How much for Digital?

January 26, 2008

Another week has gone by and there is still little news, I guess its’s back to Seth’s blogspace and the talk about digital downloads. Currently there are a few businesses that provide movie downloads. Apple has just recently joined this venture along with  Netflix, Amazon’s Unbox and CinemaNow Inc. and Time Warner will also offer this service through HBO.

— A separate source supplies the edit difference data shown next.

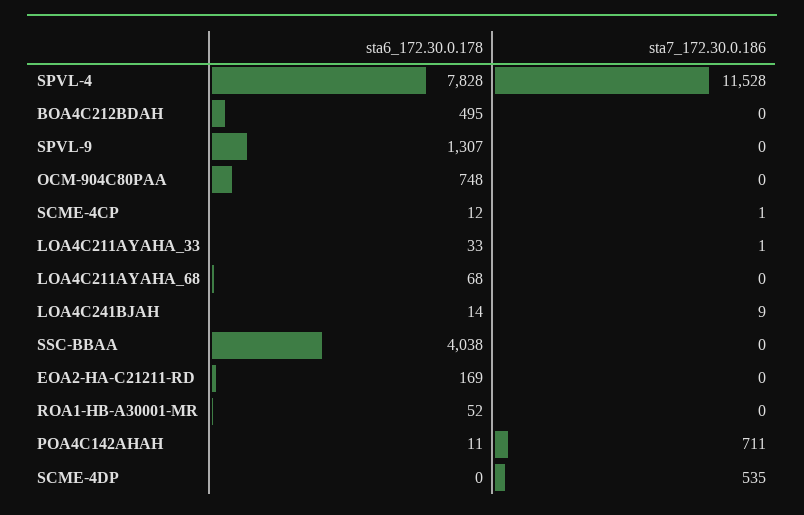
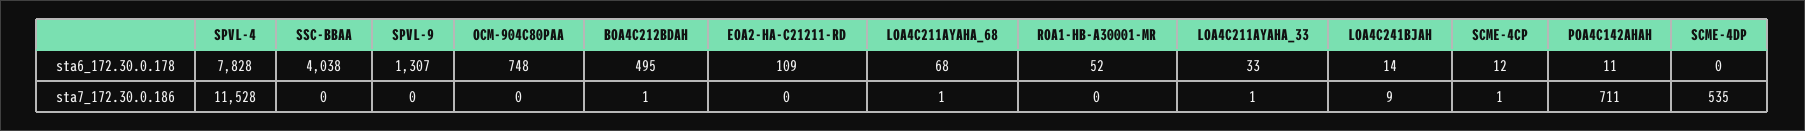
sta7_172.30.0.186, BOA4C212BDAH: 0 -> 1
sta7_172.30.0.186, LOA4C211AYAHA_68: 0 -> 1
sta6_172.30.0.178, EOA2-HA-C21211-RD: 169 -> 109

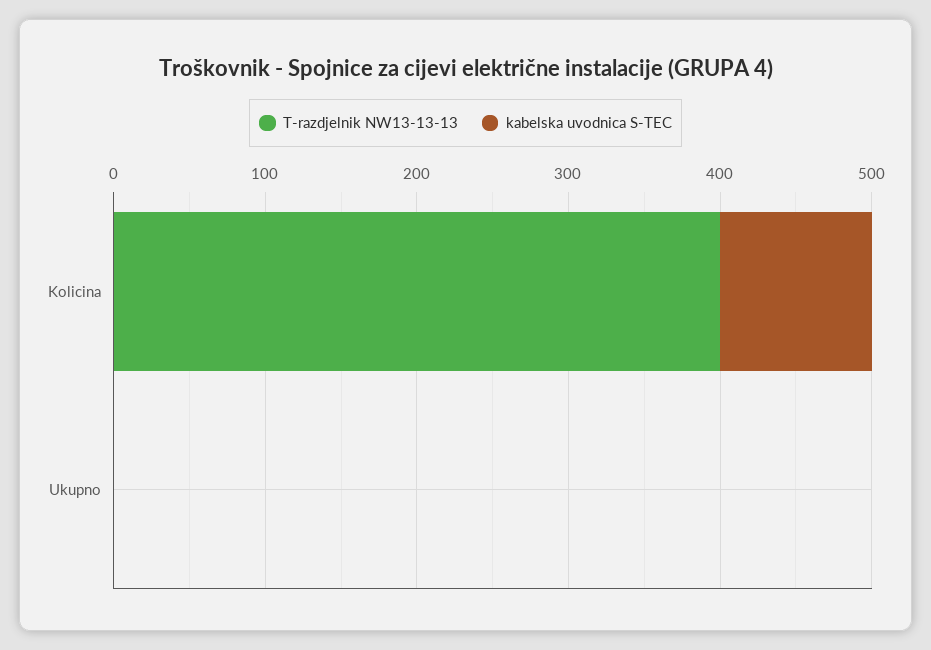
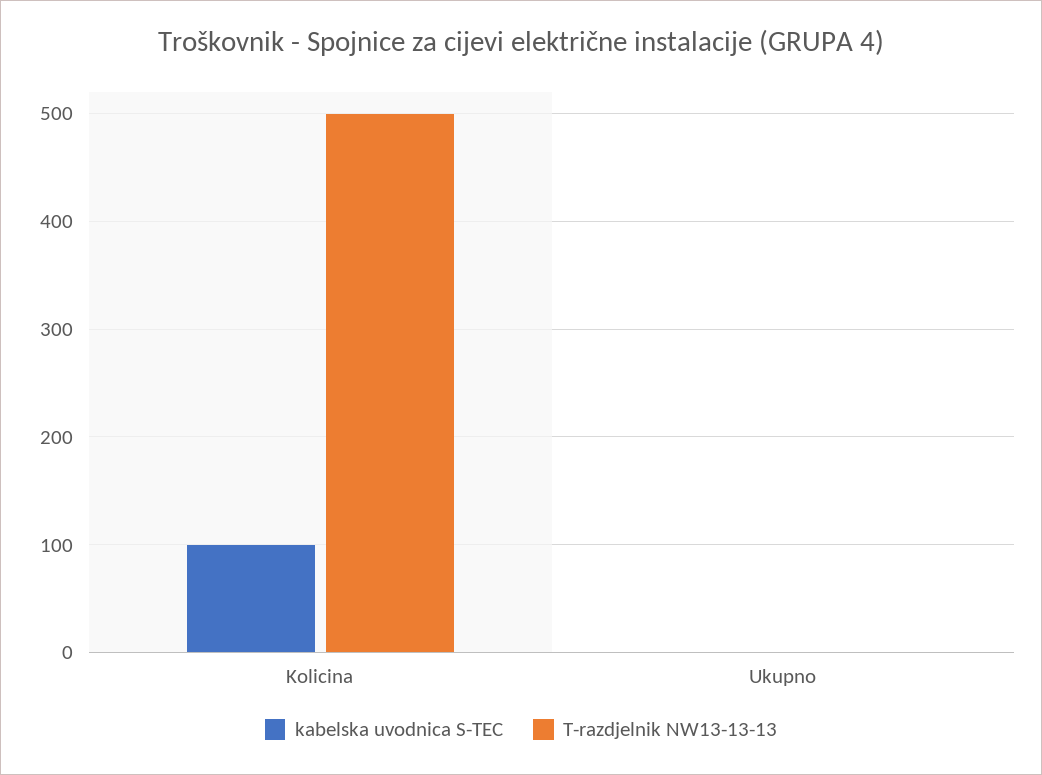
T-razdjelnik NW13-13-13, Kolicina: 400 -> 500

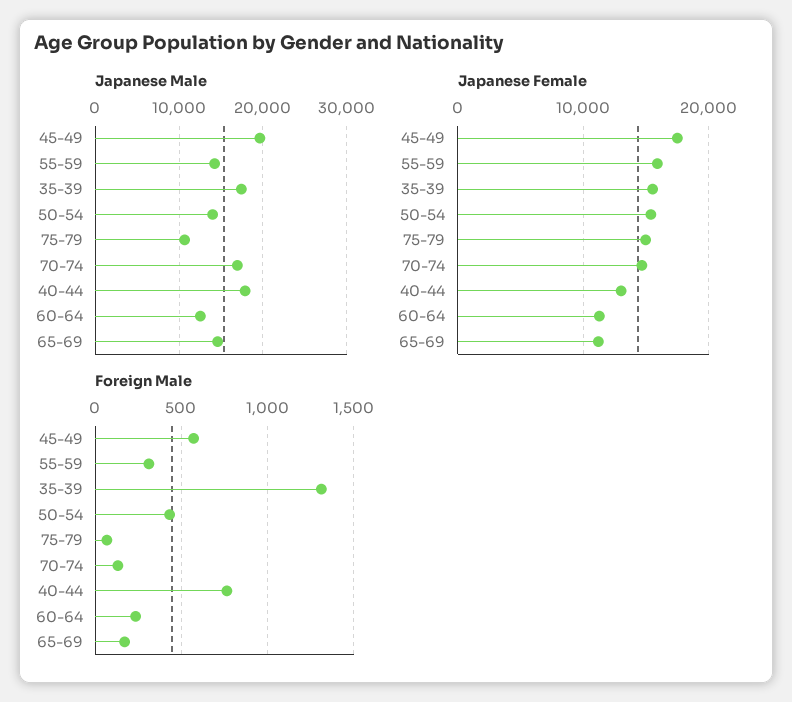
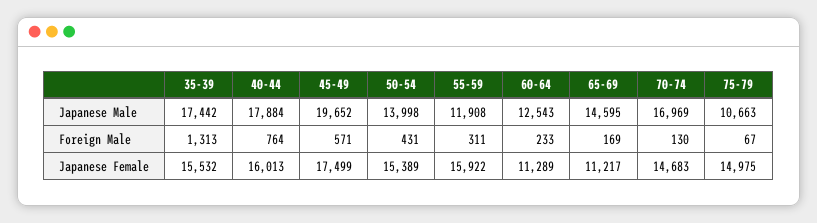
Japanese Male, 55-59: 14000 -> 11908
Japanese Female, 40-44: 13000 -> 16013

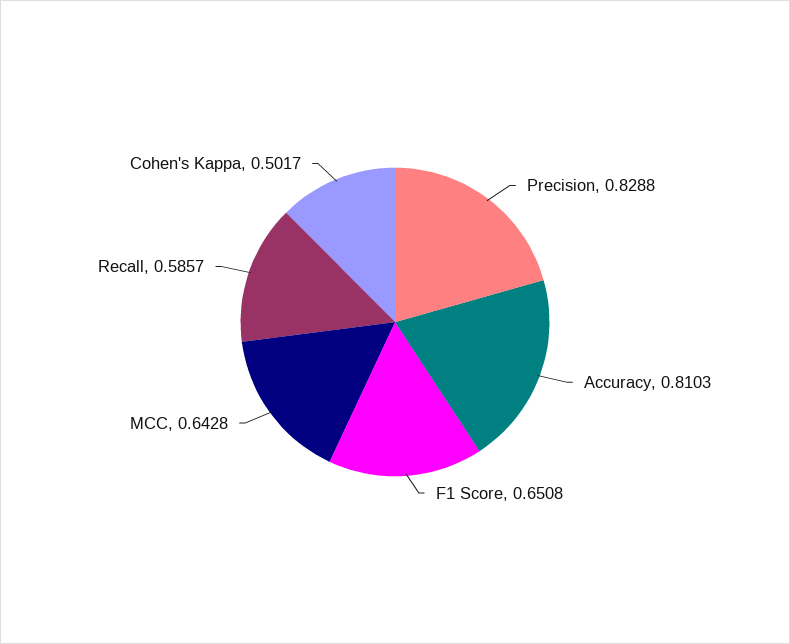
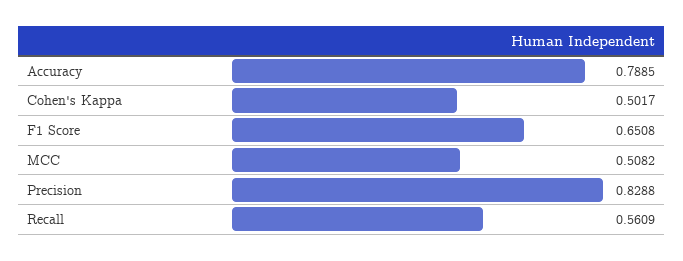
Accuracy: 0.8103 -> 0.7885
MCC: 0.6428 -> 0.5082
Recall: 0.5857 -> 0.5609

Although this type of service is growing rapidly ,there are some questions about the the time it requires to download the movies and how long you can view the movie. Right now it requires about one gigabyte of storage space and a fast internet connection, preferably a cable connection over DSL. Prices vary with each company but for the most part it costs about $3-$5 per movie. This price seems a little high considering they don’t have to pay for labour costs, advertising and the other costs associated with a retail store. I agree with Seth that offering them for free would not be the way to go for the industry, however offering them for a minimal charge would definately curb the desire for pirating. This was mentioned in Wattsy’s post earlier this week and I think he hit the preverbial nail on the head. Hollywood still has to make money from the movie industry. Therein lies the question is it better to charge less in hopes of attracting more customers or to charge more in hopes of making more profit? Quantity vs. Quality?